▶ [BRIEF] Gather every line of the records below that contains the string "precent", matching its letter case.

══ DATA FOR THE TASK

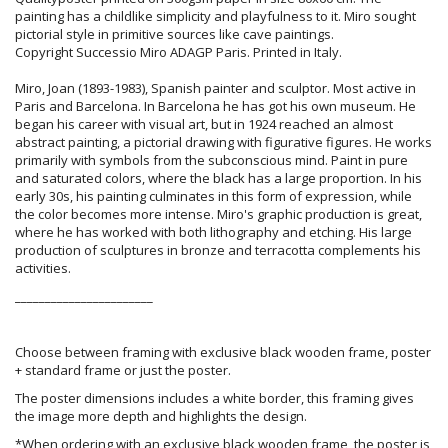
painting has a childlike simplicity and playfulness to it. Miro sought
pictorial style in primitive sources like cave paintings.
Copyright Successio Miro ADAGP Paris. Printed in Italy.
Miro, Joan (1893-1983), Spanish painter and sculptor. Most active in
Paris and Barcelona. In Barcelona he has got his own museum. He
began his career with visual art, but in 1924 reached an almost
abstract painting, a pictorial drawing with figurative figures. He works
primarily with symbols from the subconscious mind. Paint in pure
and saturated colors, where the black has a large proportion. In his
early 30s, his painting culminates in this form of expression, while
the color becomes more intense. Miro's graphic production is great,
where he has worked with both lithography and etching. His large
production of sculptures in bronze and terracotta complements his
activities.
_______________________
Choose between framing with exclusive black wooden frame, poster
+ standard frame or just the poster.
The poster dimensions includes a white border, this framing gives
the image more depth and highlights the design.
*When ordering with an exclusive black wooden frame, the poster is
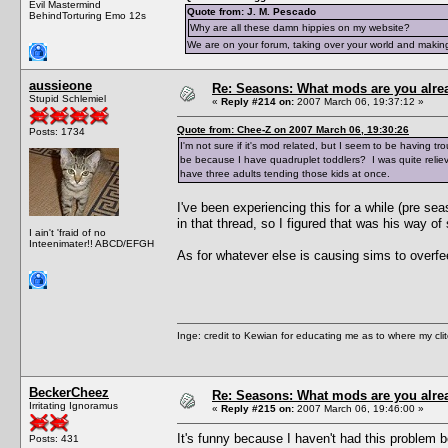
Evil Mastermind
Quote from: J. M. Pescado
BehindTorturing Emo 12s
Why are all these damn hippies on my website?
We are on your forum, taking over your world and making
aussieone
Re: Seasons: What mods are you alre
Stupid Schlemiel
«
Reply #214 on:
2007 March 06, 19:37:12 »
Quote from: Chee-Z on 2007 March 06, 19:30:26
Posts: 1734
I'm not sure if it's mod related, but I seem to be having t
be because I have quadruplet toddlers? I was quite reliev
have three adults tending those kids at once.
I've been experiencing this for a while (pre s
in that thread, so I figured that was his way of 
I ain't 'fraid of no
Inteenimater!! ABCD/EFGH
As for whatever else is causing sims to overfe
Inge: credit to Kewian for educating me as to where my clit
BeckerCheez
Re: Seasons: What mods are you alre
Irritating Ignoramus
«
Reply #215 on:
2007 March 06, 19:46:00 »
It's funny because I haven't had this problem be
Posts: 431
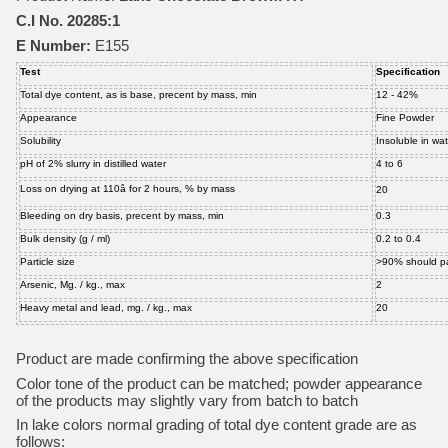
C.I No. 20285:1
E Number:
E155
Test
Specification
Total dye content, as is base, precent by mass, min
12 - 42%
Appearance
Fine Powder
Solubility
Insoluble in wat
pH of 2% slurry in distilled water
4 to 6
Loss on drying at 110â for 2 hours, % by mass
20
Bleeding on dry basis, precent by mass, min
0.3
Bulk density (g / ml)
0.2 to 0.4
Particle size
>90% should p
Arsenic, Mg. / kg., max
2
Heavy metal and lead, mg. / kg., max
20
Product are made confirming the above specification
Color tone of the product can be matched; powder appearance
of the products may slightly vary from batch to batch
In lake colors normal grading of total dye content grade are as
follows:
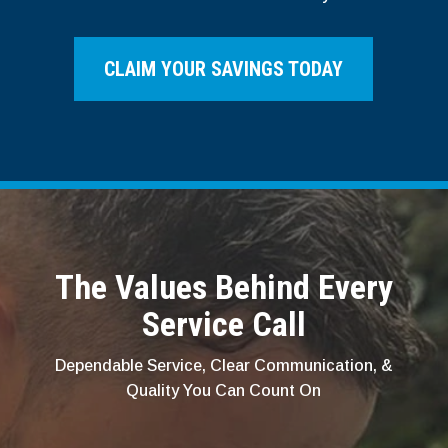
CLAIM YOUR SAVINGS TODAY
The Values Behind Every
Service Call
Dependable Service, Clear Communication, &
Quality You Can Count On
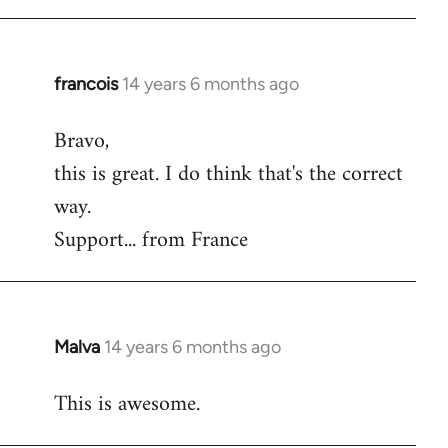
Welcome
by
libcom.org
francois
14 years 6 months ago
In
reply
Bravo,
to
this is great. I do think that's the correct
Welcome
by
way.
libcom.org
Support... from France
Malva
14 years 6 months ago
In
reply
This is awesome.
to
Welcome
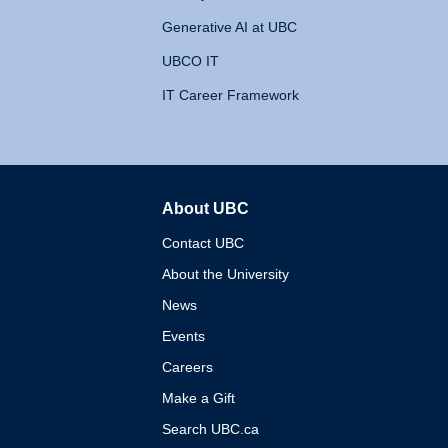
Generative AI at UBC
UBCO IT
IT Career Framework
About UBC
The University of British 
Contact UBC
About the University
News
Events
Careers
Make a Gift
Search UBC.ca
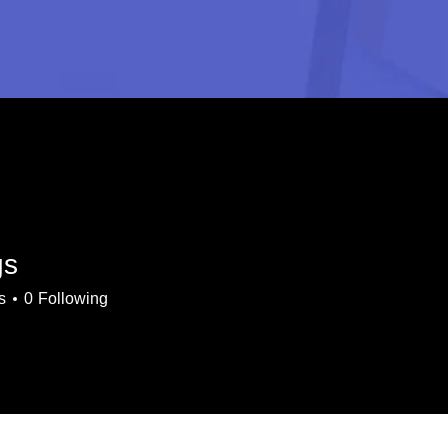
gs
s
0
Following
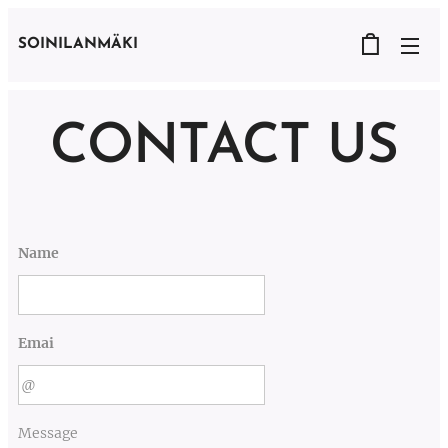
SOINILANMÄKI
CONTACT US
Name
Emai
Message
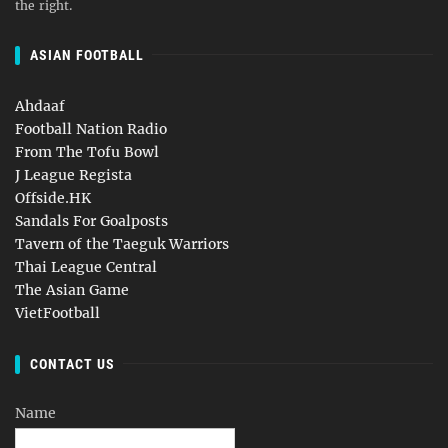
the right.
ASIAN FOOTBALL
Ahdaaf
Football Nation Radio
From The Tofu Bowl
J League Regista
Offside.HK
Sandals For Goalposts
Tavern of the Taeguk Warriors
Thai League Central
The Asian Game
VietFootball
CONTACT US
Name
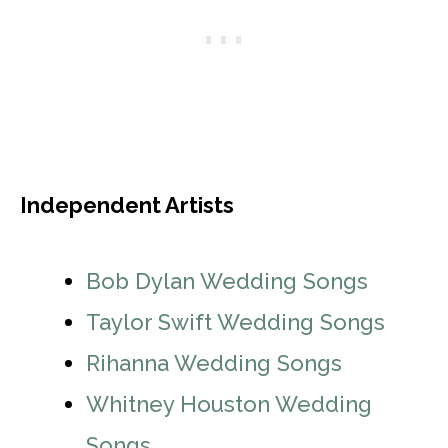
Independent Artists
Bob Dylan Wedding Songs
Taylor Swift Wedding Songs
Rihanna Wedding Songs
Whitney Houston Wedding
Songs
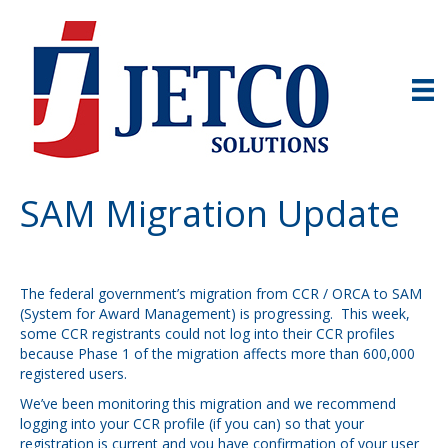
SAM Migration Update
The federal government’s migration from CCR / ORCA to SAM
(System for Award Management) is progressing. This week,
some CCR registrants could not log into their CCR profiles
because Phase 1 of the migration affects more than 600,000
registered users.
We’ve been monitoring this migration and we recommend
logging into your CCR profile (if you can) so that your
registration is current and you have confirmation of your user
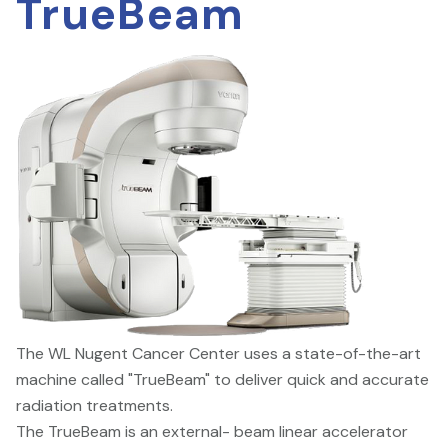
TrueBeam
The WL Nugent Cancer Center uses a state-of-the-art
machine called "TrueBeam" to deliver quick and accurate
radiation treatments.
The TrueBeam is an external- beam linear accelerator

════

▶ [REPLY]
Total dye content, as is base, precent by mass, min
Bleeding on dry basis, precent by mass, min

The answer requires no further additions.